What were the methods used in the study?
- The yeast S. cerevisiae were grown in chemostats with fixed flow rates, a fixed concentration of 100mM glucose and varying ammonia concentrations.
- Concentrations: 29, 44, 61, 66, 78, 90, 96, 114 and 118mM of ammonia.(Independent variable for all other measurements).
- They have more details in another paper which they cite.

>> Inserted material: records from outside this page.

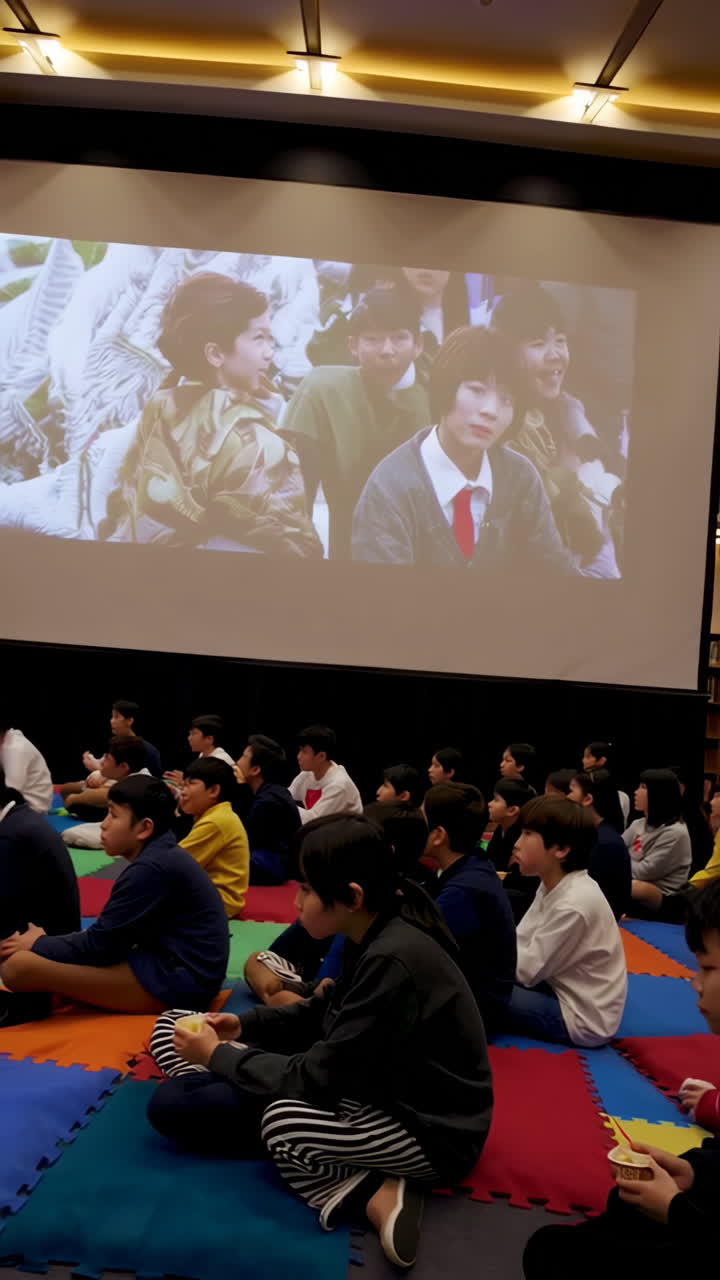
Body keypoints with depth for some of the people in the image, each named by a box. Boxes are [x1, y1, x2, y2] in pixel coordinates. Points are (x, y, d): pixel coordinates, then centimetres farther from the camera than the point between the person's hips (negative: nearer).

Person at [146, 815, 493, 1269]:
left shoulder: (392, 962, -30)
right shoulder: (376, 935, -2)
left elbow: (316, 1081, -25)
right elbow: (328, 1014, 16)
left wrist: (218, 1056, -12)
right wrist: (245, 1027, 5)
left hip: (429, 1129, -10)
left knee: (284, 1121, -37)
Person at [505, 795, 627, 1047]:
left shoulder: (573, 905, -27)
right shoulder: (552, 886, 3)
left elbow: (528, 971, -20)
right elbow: (520, 942, 4)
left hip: (582, 1020, -9)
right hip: (563, 991, 9)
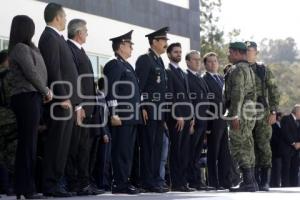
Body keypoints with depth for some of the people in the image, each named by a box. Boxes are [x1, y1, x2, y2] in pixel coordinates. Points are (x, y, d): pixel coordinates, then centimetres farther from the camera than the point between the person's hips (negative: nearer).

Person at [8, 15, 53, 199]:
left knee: (25, 143, 9)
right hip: (28, 97, -10)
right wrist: (46, 91, -1)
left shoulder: (26, 48, 21)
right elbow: (32, 73, -13)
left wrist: (45, 91, 2)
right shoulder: (21, 48, -8)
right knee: (29, 143, -9)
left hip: (29, 98, 10)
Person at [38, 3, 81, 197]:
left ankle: (57, 182, 12)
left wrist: (76, 103, 19)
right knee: (57, 143, -8)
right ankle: (51, 185, -6)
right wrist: (64, 97, -21)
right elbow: (53, 70, -17)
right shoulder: (50, 37, -8)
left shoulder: (57, 38, 22)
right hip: (61, 101, -9)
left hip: (68, 101, 9)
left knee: (62, 144, 9)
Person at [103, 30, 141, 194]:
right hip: (121, 117, -10)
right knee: (121, 150, -8)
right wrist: (114, 114, -20)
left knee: (128, 150, 10)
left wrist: (137, 113, 22)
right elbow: (111, 91, -15)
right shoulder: (114, 65, -7)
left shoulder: (127, 66, 22)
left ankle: (125, 181, 15)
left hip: (131, 117, 10)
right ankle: (119, 184, -6)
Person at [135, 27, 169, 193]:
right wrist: (141, 109, -19)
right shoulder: (145, 59, -7)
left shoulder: (159, 61, 20)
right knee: (148, 146, -6)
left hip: (160, 112, 9)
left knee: (157, 146, 9)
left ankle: (155, 179, 12)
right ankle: (148, 182, -4)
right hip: (149, 110, -9)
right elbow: (138, 85, -13)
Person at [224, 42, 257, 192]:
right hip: (250, 112, 10)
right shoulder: (249, 70, 20)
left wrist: (234, 115, -23)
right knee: (247, 146, 11)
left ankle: (248, 182, -12)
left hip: (240, 112, -10)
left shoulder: (236, 70, -12)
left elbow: (237, 93, -21)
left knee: (238, 148, -9)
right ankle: (251, 182, 13)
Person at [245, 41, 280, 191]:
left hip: (262, 114, -2)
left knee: (263, 146, -7)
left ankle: (265, 182, -3)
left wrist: (273, 112, -5)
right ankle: (254, 180, 11)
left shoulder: (264, 70, 4)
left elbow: (274, 92, 3)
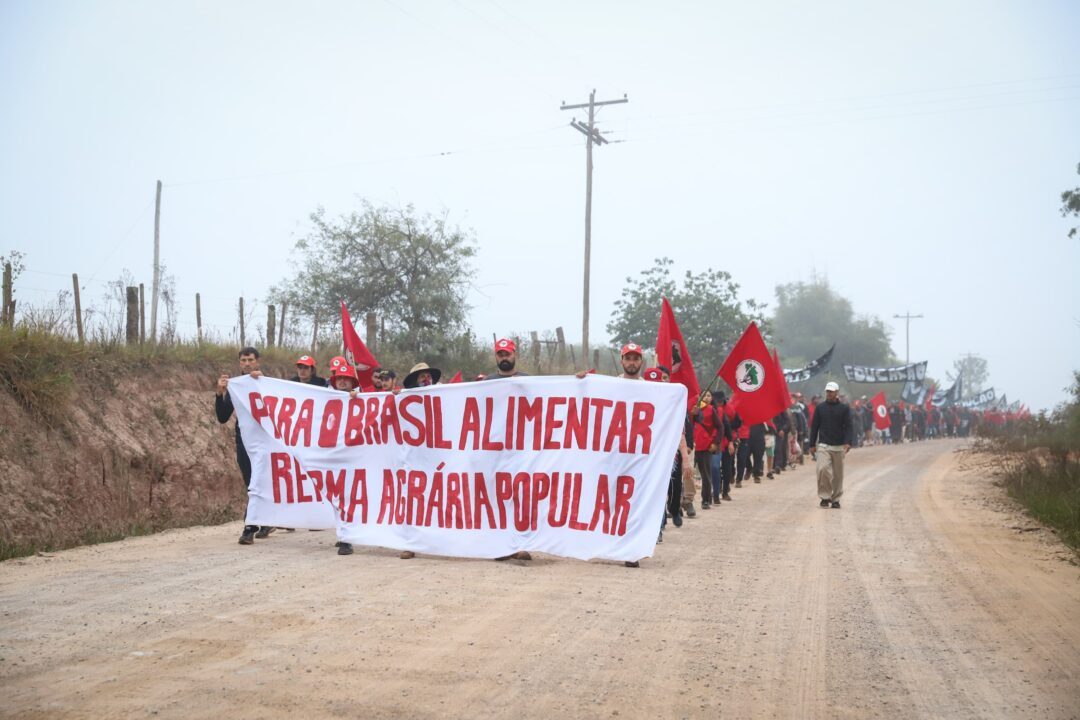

- They measured various dependent variables.
- Biomass and ammonia were measured by previously described methods.
- Also measured oxygen, carbon dioxide and then extrapolated the respiratory quotient from those.
- Alpha-ketoglutarate, glutamate and glutamine concentrations were all measured. (micromoles per gram).
- Northern Blot was used to analyze expression levels of GDH1, GDH2, GAP1, PUT4, GLN1, HIS4 and ILV5 levels.
- Enzyme activity was measured for NADPH-GDH, NAD-GDH and GS transferase.
What do the X and Y axes represent?
How were the measurements made?
What trends are shown by the plots and what conclusions can you draw from the data?
- Every graph used ammonia concentration as its x-axis.
- Figure 1
- Graph A shows residual ammonia concentration(mM), biomass(g/l) and ammonia flux. Residual ammonia only become visible once biomass reaches its peak for the container. Flux remains relatively stable as is desired. This was measured by weighing the dried samples. The graph shows that ammonia can only increase growth to a certain extent and then it accumulates residual. Other aspects are the limiting factors.
- Graph B shows the oxygen consumption and carbon dioxide excretion. These were measured by Uras3G CO, analyser and a Magnos4G 0, analyser and were then used to extrapolate the quotient which is also displayed on this graph. This shows that with the lowest amounts of ammonia that O2 consumption is low while the CO2 production is high and therefore the respiration quotient is high. With increased ammonia, the O2 increases and becomes stable while CO2 decreases and becomes stable. Quotient decreases and stabilizes as a result. Ammonia can push O2 consumption and CO2 production to a certain extent, after which other limiting factors prevent further growth.
- Graph Section C displays the metabolite, alpha-ketoglutarate, glutamate and glutamine, concentrations. This was measured by using HPLC analysis. Alpha-ketoglutarate shows high stable levels at 29 and 44mM but decreases and becomes stable at 61-120mM. Glutamate and glutamine show low levels at low ammonia and increase to peaks at 114mM of ammonia. Ammonia accelerates reactions that create glutamate and glutamine while decreasing alpha-ketoglutarate levels.
- Figure 2
- These graphs show the expression levels of nitrogen regulated genes: GDH1, GDH2, GAP1, PUT4, GLN1, HIS4 and ILV5. GDH2 spikes at 78 and 118. GDH1 steadily decreases after 78 mM. Both GAP1 and PUT4 show spikes at 44mM but then decrease and become steady at a low level rapidly. GLN1, HIS4 and ILV5 show something resembling a parabolic arc with peaks between 44 mM and 78mM. These were determined by Northern Blotting. Ammonia levels seem to have ideal amounts when it comes to causing these gene expressions. Too little or too much can alter the expression.
- Figure 3
- I could not see the paper which describes the methods of how they analyzed the enzymes. NADPH-GDH was negatively correlated with increased ammonia. NAD-GDH was positively correlated. GS transferase and GS synthase were both slightly negatively correlated with ammonia concentration.
Conclusion:
- This yeast species reacts to ammonia concentration changes by adjusting their metabolism in multiple ways. The controls to this are linked to the concentration gradient between the cell and its surroundings or the changes to the metabolites. Further research could look at specifying which of these is accurate and by looking for the machinery driving these changes.